Brief
Filter the entries for the string "Veröffentlicht". Copy each line that has it.
BEGIN Data provided
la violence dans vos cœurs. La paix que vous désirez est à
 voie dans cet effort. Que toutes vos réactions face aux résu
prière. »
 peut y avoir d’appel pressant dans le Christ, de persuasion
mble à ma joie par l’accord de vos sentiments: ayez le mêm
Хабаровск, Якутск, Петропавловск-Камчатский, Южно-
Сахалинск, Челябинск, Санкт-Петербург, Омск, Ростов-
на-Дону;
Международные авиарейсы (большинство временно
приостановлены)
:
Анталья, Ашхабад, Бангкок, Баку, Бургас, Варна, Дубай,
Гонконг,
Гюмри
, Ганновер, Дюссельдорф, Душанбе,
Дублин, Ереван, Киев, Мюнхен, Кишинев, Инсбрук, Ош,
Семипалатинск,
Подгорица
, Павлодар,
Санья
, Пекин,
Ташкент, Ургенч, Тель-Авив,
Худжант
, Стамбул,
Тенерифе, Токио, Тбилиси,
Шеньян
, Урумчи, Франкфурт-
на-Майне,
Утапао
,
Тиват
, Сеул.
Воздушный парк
END Data provided
BEGIN Data provided
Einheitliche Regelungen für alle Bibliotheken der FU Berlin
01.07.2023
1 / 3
END Data provided
BEGIN Data provided
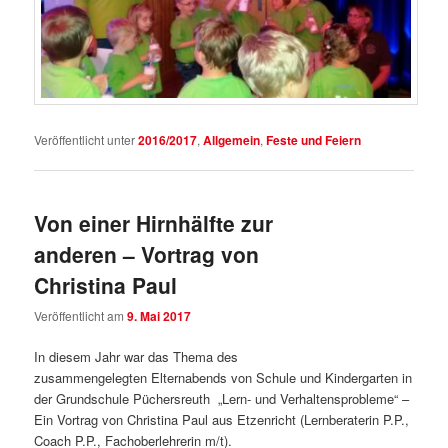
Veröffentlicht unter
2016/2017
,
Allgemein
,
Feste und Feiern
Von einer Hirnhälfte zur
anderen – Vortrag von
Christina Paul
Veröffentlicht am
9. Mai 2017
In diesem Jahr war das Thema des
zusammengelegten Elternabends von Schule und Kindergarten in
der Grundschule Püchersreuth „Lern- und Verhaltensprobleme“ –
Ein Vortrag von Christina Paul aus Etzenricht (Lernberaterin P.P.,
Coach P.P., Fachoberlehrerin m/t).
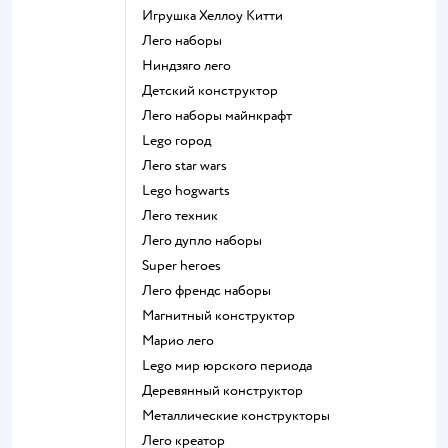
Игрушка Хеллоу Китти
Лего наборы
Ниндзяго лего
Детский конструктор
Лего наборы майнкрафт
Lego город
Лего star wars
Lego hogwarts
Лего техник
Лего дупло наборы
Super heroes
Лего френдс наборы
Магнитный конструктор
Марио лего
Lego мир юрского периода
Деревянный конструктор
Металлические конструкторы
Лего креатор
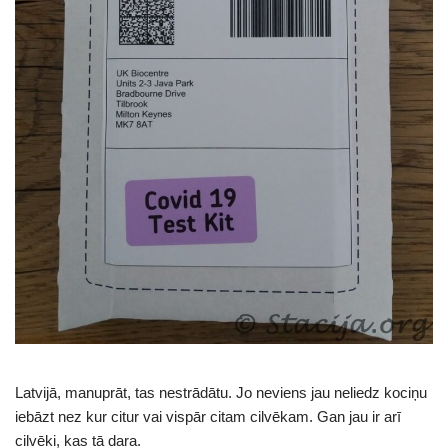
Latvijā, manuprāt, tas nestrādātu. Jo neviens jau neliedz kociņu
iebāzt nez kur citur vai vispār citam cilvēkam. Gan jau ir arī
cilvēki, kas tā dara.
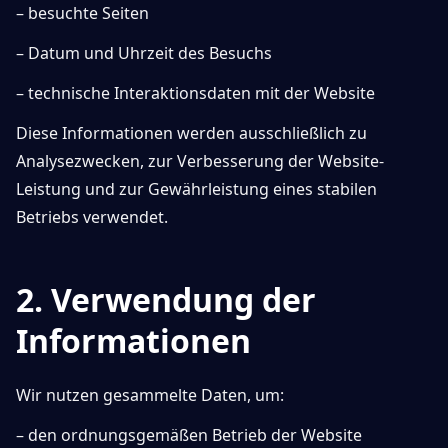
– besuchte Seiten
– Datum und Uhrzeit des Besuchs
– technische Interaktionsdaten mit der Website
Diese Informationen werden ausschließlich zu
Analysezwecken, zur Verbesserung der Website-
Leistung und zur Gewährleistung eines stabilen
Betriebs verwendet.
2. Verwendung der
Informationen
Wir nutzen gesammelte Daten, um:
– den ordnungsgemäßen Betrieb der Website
END Data provided
Answer area
Veröffentlicht unter
Veröffentlicht am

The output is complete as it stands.